WHAT THE TASK REQUIRES> How many lines in the entries below include the word "FileFunction"? Respond with the number only.

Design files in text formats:
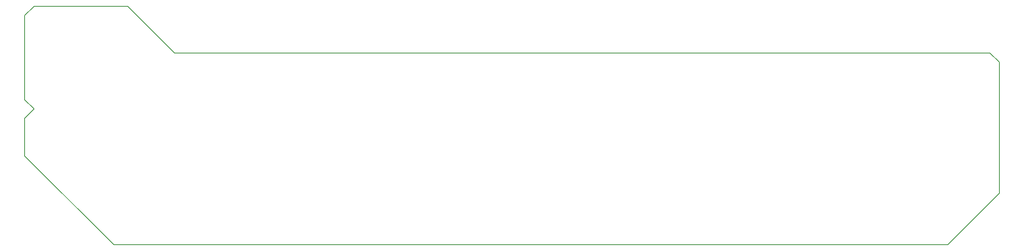
<source format=gbr>
G04 #@! TF.GenerationSoftware,KiCad,Pcbnew,(5.1.7)-1*
G04 #@! TF.CreationDate,2021-03-22T01:50:01-04:00*
G04 #@! TF.ProjectId,Circuit-AirSensor-Left,43697263-7569-4742-9d41-697253656e73,rev?*
G04 #@! TF.SameCoordinates,Original*
G04 #@! TF.FileFunction,Profile,NP*
%FSLAX46Y46*%
G04 Gerber Fmt 4.6, Leading zero omitted, Abs format (unit mm)*
G04 Created by KiCad (PCBNEW (5.1.7)-1) date 2021-03-22 01:50:01*
%MOMM*%
%LPD*%
G01*
G04 APERTURE LIST*
G04 #@! TA.AperFunction,Profile*
%ADD10C,0.150000*%
G04 #@! TD*
G04 APERTURE END LIST*
D10*
X67000000Y-139000000D02*
X48000000Y-120000000D01*
X50000000Y-110000000D02*
X48000000Y-112000000D01*
X245000000Y-139000000D02*
X256000000Y-128000000D01*
X67000000Y-139000000D02*
X245000000Y-139000000D01*
X50000000Y-88000000D02*
X48000000Y-90000000D01*
X48000000Y-90000000D02*
X48000000Y-108000000D01*
X70000000Y-88000000D02*
X50000000Y-88000000D01*
X80000000Y-98000000D02*
X70000000Y-88000000D01*
X254000000Y-98000000D02*
X80000000Y-98000000D01*
X256000000Y-100000000D02*
X254000000Y-98000000D01*
X256000000Y-128000000D02*
X256000000Y-100000000D01*
X48000000Y-112000000D02*
X48000000Y-120000000D01*
X48000000Y-108000000D02*
X50000000Y-110000000D01*
M02*

</source>
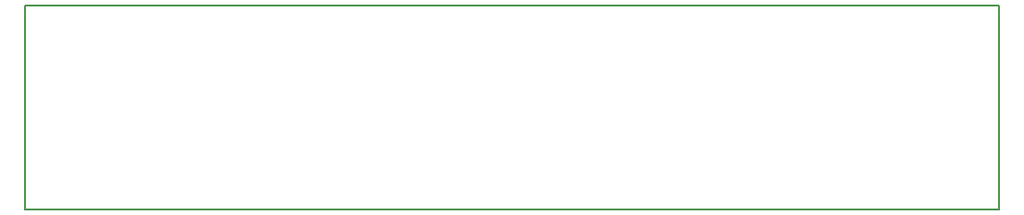
<source format=gko>
%FSTAX23Y23*%
%MOIN*%
%SFA1B1*%

%IPPOS*%
%ADD20C,0.005905*%
%LN1-1*%
%LPD*%
G54D20*
X02575Y01955D02*
Y0269D01*
Y01955D02*
X0608D01*
Y0269*
X02575D02*
X0608D01*
M02*
</source>
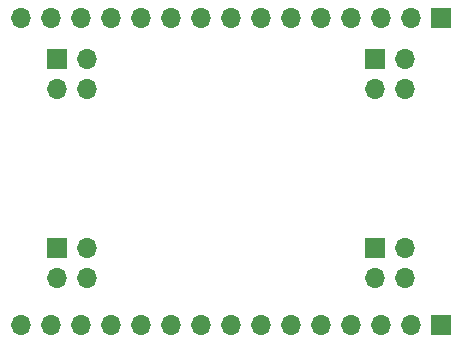
<source format=gbs>
%TF.GenerationSoftware,KiCad,Pcbnew,7.0.8-7.0.8~ubuntu22.04.1*%
%TF.CreationDate,2023-11-12T15:46:44-08:00*%
%TF.ProjectId,comm_v0p6,636f6d6d-5f76-4307-9036-2e6b69636164,rev?*%
%TF.SameCoordinates,Original*%
%TF.FileFunction,Soldermask,Bot*%
%TF.FilePolarity,Negative*%
%FSLAX46Y46*%
G04 Gerber Fmt 4.6, Leading zero omitted, Abs format (unit mm)*
G04 Created by KiCad (PCBNEW 7.0.8-7.0.8~ubuntu22.04.1) date 2023-11-12 15:46:44*
%MOMM*%
%LPD*%
G01*
G04 APERTURE LIST*
%ADD10R,1.700000X1.700000*%
%ADD11O,1.700000X1.700000*%
G04 APERTURE END LIST*
D10*
%TO.C,J4*%
X55230000Y-62230000D03*
D11*
X57770000Y-62230000D03*
X55230000Y-64770000D03*
X57770000Y-64770000D03*
%TD*%
D10*
%TO.C,J6*%
X82230000Y-62230000D03*
D11*
X84770000Y-62230000D03*
X82230000Y-64770000D03*
X84770000Y-64770000D03*
%TD*%
D10*
%TO.C,J5*%
X55230000Y-78230000D03*
D11*
X57770000Y-78230000D03*
X55230000Y-80770000D03*
X57770000Y-80770000D03*
%TD*%
D10*
%TO.C,J7*%
X82230000Y-78230000D03*
D11*
X84770000Y-78230000D03*
X82230000Y-80770000D03*
X84770000Y-80770000D03*
%TD*%
%TO.C,J1*%
X52220000Y-84700000D03*
X54760000Y-84700000D03*
X57300000Y-84700000D03*
X59840000Y-84700000D03*
X62380000Y-84700000D03*
X64920000Y-84700000D03*
X67460000Y-84700000D03*
X70000000Y-84700000D03*
X72540000Y-84700000D03*
X75080000Y-84700000D03*
X77620000Y-84700000D03*
X80160000Y-84700000D03*
X82700000Y-84700000D03*
X85240000Y-84700000D03*
D10*
X87780000Y-84700000D03*
%TD*%
%TO.C,J2*%
X87780000Y-58750000D03*
D11*
X85240000Y-58750000D03*
X82700000Y-58750000D03*
X80160000Y-58750000D03*
X77620000Y-58750000D03*
X75080000Y-58750000D03*
X72540000Y-58750000D03*
X70000000Y-58750000D03*
X67460000Y-58750000D03*
X64920000Y-58750000D03*
X62380000Y-58750000D03*
X59840000Y-58750000D03*
X57300000Y-58750000D03*
X54760000Y-58750000D03*
X52220000Y-58750000D03*
%TD*%
M02*

</source>
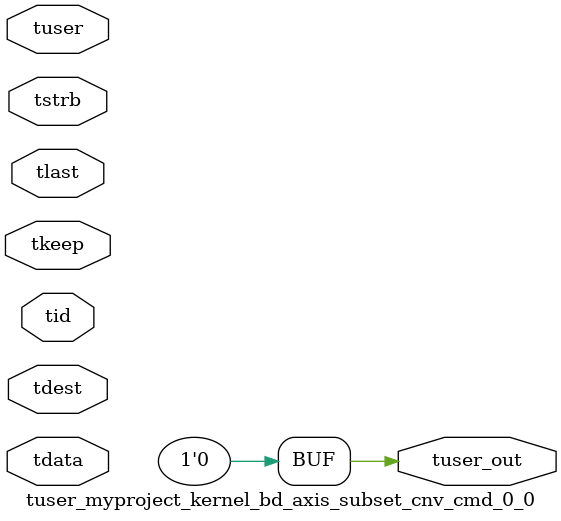
<source format=v>


`timescale 1ps/1ps

module tuser_myproject_kernel_bd_axis_subset_cnv_cmd_0_0 #
(
parameter C_S_AXIS_TUSER_WIDTH = 1,
parameter C_S_AXIS_TDATA_WIDTH = 32,
parameter C_S_AXIS_TID_WIDTH   = 0,
parameter C_S_AXIS_TDEST_WIDTH = 0,
parameter C_M_AXIS_TUSER_WIDTH = 1
)
(
input  [(C_S_AXIS_TUSER_WIDTH == 0 ? 1 : C_S_AXIS_TUSER_WIDTH)-1:0     ] tuser,
input  [(C_S_AXIS_TDATA_WIDTH == 0 ? 1 : C_S_AXIS_TDATA_WIDTH)-1:0     ] tdata,
input  [(C_S_AXIS_TID_WIDTH   == 0 ? 1 : C_S_AXIS_TID_WIDTH)-1:0       ] tid,
input  [(C_S_AXIS_TDEST_WIDTH == 0 ? 1 : C_S_AXIS_TDEST_WIDTH)-1:0     ] tdest,
input  [(C_S_AXIS_TDATA_WIDTH/8)-1:0 ] tkeep,
input  [(C_S_AXIS_TDATA_WIDTH/8)-1:0 ] tstrb,
input                                                                    tlast,
output [C_M_AXIS_TUSER_WIDTH-1:0] tuser_out
);

assign tuser_out = {1'b0};

endmodule


</source>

ANSWER AREA> 2